Kevin Ridger, formerly known as Kevin Lee, is a British actor who began his acting career in China. He has played roles in films directed by Jackie Chan, Zhang Yimou, and Wu Jing, often portraying villains or military figures. His works include Wolf Warrior, The Battle at Lake Changjin, Sniper, Formed Police Unit, and playing a knight in the Netflix series Marco Polo. He also appeared in S.W.A.T. (2019) starring Robert Knepper.

In 2025 Ridger made a career pivot with the historical war drama Dongji Rescue, based on the Lisbon Maru incident. He plays Lieutenant Colonel Stewart, a British POW rescued by Chinese fishermen, a role that marked his first on-screen portrayal of a heroic character. Co-directed by Guan Hu and Fei Zhenxiang, the film premiered in China on 8 August 2025 and is slated for international release.

Following the film's release, Ridger's online content—including behind-the-scenes reflections and reputation-driven storytelling—has amassed over 30 million views across social media platforms.

== Early life ==
Kevin was born in Cambridge, United Kingdom. As a child he enjoyed watching Chinese martial arts films featuring Jackie Chan, Bruce Lee, and Jet Li.

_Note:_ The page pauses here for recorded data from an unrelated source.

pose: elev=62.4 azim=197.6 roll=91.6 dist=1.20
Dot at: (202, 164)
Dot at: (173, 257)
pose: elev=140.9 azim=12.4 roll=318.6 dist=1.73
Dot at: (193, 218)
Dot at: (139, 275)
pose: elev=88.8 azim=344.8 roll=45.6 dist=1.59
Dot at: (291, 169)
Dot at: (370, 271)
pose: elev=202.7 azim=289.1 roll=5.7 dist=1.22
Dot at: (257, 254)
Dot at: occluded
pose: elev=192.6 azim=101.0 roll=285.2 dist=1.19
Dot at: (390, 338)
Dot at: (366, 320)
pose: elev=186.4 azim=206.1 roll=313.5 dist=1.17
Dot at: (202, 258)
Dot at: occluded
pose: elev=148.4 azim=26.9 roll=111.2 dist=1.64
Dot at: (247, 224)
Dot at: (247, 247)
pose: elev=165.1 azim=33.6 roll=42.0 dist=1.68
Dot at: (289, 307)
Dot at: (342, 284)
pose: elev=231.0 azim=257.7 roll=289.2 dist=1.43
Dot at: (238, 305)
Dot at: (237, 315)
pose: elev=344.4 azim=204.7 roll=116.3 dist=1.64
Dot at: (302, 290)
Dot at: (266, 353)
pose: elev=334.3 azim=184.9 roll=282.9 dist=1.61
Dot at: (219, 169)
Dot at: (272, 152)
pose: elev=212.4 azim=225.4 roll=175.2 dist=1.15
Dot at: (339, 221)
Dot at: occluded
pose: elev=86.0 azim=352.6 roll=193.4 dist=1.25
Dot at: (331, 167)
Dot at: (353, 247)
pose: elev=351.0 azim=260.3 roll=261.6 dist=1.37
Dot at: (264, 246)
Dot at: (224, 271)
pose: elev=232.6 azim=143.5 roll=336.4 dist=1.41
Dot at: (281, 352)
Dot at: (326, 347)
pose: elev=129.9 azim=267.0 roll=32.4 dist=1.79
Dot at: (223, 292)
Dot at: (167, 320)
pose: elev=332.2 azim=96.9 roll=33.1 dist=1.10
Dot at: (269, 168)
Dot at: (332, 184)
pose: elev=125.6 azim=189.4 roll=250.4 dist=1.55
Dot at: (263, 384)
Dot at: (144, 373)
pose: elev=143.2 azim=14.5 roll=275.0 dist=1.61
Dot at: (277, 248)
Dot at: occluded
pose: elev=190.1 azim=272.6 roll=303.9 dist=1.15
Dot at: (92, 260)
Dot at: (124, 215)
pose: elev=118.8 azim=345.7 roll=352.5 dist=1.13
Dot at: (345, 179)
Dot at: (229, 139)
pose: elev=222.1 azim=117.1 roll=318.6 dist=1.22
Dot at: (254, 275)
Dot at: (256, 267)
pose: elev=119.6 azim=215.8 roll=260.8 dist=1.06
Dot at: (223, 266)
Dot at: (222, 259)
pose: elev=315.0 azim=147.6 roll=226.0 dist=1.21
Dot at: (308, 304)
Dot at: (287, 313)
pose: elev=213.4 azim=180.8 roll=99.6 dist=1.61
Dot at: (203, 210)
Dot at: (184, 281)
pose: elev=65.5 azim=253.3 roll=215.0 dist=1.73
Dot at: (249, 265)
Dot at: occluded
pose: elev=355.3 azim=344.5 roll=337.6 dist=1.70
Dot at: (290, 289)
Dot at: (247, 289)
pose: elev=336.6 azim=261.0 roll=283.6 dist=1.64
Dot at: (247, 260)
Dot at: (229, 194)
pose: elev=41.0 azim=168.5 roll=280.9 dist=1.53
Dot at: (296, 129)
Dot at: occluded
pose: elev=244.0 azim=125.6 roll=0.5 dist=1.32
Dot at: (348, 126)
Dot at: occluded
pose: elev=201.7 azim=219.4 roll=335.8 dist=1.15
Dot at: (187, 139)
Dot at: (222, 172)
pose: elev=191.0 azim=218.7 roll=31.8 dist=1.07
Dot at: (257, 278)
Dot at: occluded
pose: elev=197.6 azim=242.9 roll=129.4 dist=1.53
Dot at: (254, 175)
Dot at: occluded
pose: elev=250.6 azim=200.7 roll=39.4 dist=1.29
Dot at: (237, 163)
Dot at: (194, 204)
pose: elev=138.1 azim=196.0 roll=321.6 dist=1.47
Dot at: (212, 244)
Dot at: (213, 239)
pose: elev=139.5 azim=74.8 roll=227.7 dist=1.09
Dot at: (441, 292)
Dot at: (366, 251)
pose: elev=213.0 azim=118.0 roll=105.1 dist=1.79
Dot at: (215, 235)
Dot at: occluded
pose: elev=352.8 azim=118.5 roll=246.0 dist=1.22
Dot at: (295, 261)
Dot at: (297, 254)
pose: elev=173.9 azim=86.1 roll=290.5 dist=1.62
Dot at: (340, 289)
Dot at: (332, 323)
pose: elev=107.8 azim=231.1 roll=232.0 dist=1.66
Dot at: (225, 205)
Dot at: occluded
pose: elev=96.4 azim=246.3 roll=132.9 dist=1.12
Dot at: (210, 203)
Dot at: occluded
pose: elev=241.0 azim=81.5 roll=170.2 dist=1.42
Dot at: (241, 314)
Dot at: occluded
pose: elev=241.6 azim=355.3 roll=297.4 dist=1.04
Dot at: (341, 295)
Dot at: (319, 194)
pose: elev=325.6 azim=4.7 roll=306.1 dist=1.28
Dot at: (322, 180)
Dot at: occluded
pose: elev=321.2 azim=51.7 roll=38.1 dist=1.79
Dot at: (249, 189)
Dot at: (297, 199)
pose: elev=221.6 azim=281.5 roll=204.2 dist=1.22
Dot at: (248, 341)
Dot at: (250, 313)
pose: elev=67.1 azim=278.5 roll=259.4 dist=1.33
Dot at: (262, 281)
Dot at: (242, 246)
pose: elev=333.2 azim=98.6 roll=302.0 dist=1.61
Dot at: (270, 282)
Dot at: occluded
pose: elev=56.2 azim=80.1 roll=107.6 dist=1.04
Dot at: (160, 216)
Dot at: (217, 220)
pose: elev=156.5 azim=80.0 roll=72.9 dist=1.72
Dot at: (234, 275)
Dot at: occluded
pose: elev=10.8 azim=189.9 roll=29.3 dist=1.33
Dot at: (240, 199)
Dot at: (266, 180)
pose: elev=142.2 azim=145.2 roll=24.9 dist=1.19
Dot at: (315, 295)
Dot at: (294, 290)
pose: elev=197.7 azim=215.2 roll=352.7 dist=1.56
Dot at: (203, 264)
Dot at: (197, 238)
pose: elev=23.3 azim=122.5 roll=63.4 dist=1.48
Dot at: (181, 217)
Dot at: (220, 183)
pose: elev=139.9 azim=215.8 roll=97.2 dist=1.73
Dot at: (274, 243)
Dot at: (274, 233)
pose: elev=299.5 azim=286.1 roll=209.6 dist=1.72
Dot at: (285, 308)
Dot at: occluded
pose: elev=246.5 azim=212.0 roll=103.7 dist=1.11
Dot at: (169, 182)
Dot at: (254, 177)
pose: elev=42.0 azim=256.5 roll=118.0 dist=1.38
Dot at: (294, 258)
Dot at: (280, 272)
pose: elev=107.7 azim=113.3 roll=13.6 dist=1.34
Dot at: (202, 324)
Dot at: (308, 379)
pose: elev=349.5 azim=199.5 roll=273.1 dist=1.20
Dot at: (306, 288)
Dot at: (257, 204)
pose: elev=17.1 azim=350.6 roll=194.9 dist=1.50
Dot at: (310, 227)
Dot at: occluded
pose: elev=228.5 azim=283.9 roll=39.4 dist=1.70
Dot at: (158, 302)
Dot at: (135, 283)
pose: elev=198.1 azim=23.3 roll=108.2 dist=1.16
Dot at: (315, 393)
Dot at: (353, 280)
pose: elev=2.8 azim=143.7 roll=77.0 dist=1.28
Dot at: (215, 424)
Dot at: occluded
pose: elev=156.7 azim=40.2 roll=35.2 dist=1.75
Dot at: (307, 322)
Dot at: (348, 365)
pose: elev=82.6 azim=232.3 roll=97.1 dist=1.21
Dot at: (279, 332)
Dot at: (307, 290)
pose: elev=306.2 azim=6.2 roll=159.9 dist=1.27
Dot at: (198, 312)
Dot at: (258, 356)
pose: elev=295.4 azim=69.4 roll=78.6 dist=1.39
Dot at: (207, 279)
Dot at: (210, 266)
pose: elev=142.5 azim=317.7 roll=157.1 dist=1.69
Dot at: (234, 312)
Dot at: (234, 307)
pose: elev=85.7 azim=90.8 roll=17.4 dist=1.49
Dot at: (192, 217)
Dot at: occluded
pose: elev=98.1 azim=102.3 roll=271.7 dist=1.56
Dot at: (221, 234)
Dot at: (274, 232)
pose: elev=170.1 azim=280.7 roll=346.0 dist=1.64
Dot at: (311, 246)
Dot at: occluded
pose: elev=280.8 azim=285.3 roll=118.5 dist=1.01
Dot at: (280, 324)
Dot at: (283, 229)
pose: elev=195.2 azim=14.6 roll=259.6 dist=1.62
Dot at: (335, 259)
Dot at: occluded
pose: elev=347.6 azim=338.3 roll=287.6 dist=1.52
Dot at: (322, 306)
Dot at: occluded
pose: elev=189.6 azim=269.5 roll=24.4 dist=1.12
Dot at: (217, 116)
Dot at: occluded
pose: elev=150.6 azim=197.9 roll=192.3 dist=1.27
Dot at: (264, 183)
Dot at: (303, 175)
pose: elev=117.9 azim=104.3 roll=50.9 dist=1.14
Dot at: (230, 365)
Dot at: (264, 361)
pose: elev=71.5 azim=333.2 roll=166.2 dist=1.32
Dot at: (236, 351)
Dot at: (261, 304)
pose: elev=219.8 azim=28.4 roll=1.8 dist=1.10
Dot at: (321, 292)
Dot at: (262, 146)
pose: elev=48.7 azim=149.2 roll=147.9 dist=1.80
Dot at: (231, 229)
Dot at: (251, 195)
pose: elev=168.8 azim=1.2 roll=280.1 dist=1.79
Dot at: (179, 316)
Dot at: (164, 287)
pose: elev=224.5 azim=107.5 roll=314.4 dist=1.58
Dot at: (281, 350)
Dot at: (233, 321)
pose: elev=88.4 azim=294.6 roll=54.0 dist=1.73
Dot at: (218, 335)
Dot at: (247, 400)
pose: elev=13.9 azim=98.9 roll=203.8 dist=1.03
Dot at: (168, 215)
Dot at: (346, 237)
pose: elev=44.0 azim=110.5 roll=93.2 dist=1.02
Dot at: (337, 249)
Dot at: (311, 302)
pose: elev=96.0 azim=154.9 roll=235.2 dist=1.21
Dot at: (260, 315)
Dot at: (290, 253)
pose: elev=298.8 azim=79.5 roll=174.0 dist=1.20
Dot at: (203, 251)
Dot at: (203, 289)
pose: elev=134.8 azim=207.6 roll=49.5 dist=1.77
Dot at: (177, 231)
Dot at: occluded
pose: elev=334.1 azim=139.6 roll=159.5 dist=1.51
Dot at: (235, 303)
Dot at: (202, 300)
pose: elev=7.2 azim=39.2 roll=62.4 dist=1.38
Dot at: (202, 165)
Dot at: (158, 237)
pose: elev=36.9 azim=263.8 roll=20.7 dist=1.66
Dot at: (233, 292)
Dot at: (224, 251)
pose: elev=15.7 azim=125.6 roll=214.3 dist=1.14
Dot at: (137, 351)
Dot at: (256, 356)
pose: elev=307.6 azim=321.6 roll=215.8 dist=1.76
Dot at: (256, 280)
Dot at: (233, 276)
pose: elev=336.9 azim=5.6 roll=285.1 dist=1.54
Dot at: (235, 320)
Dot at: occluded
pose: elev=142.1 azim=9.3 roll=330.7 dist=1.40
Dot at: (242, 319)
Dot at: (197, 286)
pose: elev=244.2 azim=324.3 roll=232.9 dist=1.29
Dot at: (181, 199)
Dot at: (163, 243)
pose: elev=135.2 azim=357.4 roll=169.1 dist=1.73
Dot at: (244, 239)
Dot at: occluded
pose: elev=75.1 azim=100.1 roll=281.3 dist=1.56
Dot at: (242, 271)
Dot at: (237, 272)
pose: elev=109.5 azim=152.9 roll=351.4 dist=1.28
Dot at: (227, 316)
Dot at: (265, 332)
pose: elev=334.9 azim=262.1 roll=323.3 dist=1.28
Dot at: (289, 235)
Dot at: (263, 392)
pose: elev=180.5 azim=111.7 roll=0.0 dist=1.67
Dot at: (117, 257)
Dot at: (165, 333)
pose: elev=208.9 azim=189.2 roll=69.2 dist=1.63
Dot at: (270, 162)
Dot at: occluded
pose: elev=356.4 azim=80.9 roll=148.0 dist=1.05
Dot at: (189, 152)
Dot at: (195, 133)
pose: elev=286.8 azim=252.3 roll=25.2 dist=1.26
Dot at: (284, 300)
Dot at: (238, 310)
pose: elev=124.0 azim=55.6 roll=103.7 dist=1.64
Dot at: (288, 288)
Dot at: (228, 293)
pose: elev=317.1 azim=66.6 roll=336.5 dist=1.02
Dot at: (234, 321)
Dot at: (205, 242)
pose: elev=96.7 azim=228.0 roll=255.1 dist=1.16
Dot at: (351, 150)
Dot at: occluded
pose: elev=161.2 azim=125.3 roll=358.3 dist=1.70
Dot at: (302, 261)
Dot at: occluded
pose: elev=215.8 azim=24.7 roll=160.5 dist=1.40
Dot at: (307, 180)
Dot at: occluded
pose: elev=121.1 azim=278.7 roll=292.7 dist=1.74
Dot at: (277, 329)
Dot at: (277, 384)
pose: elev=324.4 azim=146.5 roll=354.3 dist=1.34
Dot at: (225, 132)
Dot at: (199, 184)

He earned a degree in IT before deciding to study Chinese martial arts in Mudanjiang, Heilongjiang, China. He later returned to the UK, worked as a salesman and financial consultant, and eventually trained as an actor before returning to China in 2010.

== Film career ==
Ridger says that he met director Wu Jing while renewing his work visa at the Public Security Bureau in Beijing. He went on to star in Wu Jing's Wolf Warrior (2015), the first in the patriotic Wolf Warrior franchise, and later featured in Stanley Tong's Kung Fu Yoga (2016) and Zhang Chong's Super Me (2019). Ridger is widely recognized for portraying Crazy Bull in Wolf Warrior and American colonel Allan Maclean in The Battle at Lake Changjin (2021). He was cast in Zhang Yimou’s Sniper (2022).

His breakout heroic role came in 2025 with Dongji Rescue, playing a real-life British POW. The film marked a turning point in Ridger's public perception, with its emotional weight and historical legacy bringing him praise from international audiences and media.